Effective versioning and configuration management is always very important in software development projects.
1. The concept of versioning
In an MDSD project, the following aspects must be managed and versioned:
- Generate tools. Currently, the tools themselves are still being developed, so it makes sense to have them version controlled.
- Generator configuration: The generated part of the domain architecture, this includes DSL/configuration file definitions, metamodels, templates and transformations.
- The non-generated part of the domain architecture: the MDSD platform.
- The application itself: models, specifications, and hand-developed code.
Ideally, the generated code is not versioned, since it can be reproduced from the model at any given time, and thus does not constitute the actual program source code. Of course, this idea can only be realistically applied if there is a structural separation of hand-created and generated code in the file system.
One goal of model-driven development is to develop some applications based on the same domain architecture. Therefore, it is necessary to completely separate the platform and generator configuration from the application.
2. Projects and dependencies
The focus is on managing dependencies of various projects, including their versions. For application projects, it is necessary to specify which version of the domain architecture the project is based on. If the underlying platform improves, the domain architecture and possibly even the application project may need to be improved at the same time. A framework metaphor can be used to demonstrate this: imagine the domain architecture as a framework. If you improve the framework, you need to change its client application. These things are of the same relevance, so the same approach is applied in the improvement of the domain architecture.
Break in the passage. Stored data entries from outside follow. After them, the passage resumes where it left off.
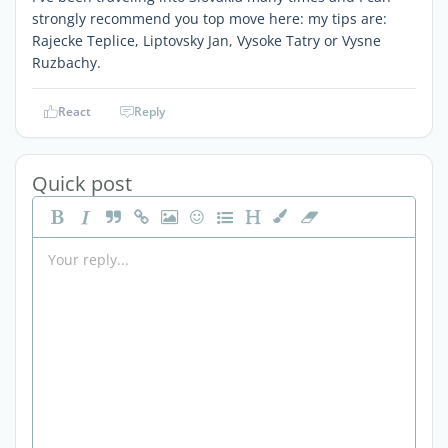
strongly recommend you top move here: my tips are:
Rajecke Teplice, Liptovsky Jan, Vysoke Tatry or Vysne
Ruzbachy.
React
Reply
Quick post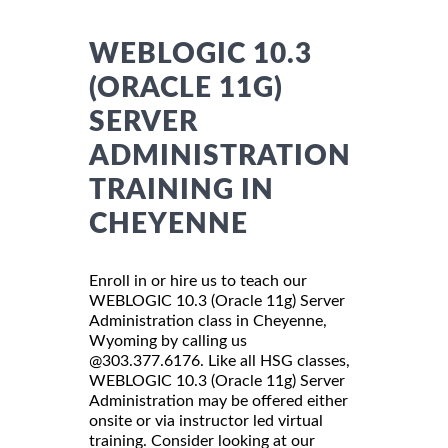
WEBLOGIC 10.3
(ORACLE 11G)
SERVER
ADMINISTRATION
TRAINING IN
CHEYENNE
Enroll in or hire us to teach our
WEBLOGIC 10.3 (Oracle 11g) Server
Administration class in Cheyenne,
Wyoming by calling us
@303.377.6176. Like all HSG classes,
WEBLOGIC 10.3 (Oracle 11g) Server
Administration may be offered either
onsite or via instructor led virtual
training. Consider looking at our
3. The structure of the application project
Projects, Artifacts, and Repositories
The diagram above shows how an application project is set up at the highest level, and how the generator and compiler utilize it.
The application's model, as well as the manually created code, resides in the application repository. Generators create generated code backed by generator configurations, including configuration files, etc. Configuration files are located in the domain architecture repository. Next the application is generated with the help of a build script. This step will use the application and platform's handcrafted code, obtaining the platform's handcrafted code from the domain architecture repository.
4. Version management and construction process of mixed files
It's not always possible or practical to completely separate generated and non-generated code. Relevant examples include:
- Custom code in the J2EE deployment descriptor;
- Custom code in JSP files;
- Custom code in properties files or other configuration files.
In general, these are places where the target language does not provide an adequate delegation mechanism.
Obviously, the use of this protected area results in a file in which generated and non-generated code is mixed. The problem here is that these files are usually only versionable as a whole. This leads to the fact that redundant code will be registered, since the generated code is not the source after all - the source will be the model from which the code is generated.
This redundant code can lead to inconsistencies during team development. This inconsistency will become a growing problem as the team evolves.
Merge conflicts between developers are detected exclusively using the application sources in the repository.
It should be emphasized again that, in our opinion, the separation between generated and non-generated code is the preferable approach and should be attempted in any case.
5. Modeling in the team and versioning of some models
Large systems must be partitioned. Their constituent parts or subsystems are developed more or less independently of each other. Interfaces define how the system will interact. The normal integration step is to bring the pieces together. This approach is especially useful if the parts are developed in different locations or by different teams. Of course, this primarily affects the development process and communication within the team, and perhaps the system architecture as well.
1. Partitions and subdomains
First, it's important to point out the difference between partitioning and subdomain usage
Subdomains are aspects that isolate the entire system. Each subdomain has its own metamodel and DSL. The different metamodels are conceptually unified through the gateway metaclass. In the context of enterprise systems, these might be subdomain business processes, persistence, and GUI.
Instead, partitions describe the definition of parts of the system. For reasons of efficient project organization or complexity, decompose a large number of technically similar requirements into separate parts that can be integrated using interfaces.
2. Various generated software architectures
If different build architectures are used in different partitions of the project, the question arises whether the generated artifacts will work together. In general, this means that integration should happen at the generated code level. As an example, assume that different versions of the build infrastructure are utilized, all of which will create parts of a comprehensive J2EE application.
3. Development of DSL
DSLs typically continue to be developed over the course of a project. DSLs will evolve as knowledge and understanding of the domain grows and deepens. To make things easier, it is necessary to ensure that the DSL maintains backward compatibility during its development.
4. Partitioning and integration
Suppose different teams need the same interface, perhaps because one team implements a component that uses code from another team.
When the work to be done is model-driven, it is required to enforce a model with interfaces in at least two of the models. However, this approach is not ideal because of the consistency issues involved in duplicating information in both models. Depending on the tool, other options exist.
1). Integration in the model
If the modeling tool supports it, you should ensure that the interface exists in only one place and is referenced from both models. From the generator's point of view, this will produce a consistent model.
Whether this approach is possible depends on the modeling tool. Among UML tools, a repository-based tool that supports discrete modeling is the ideal choice.
2). Integration via model synchronization in the generator
Integration can also occur at the generator level if the modeling tool does not provide an appropriate integration choice. The generator reads some input models, each row containing specific model elements.
In this case, the task of the generator is to solve possible consistency problems.
3). Integration by reference in the generator
A further integration option is to use references.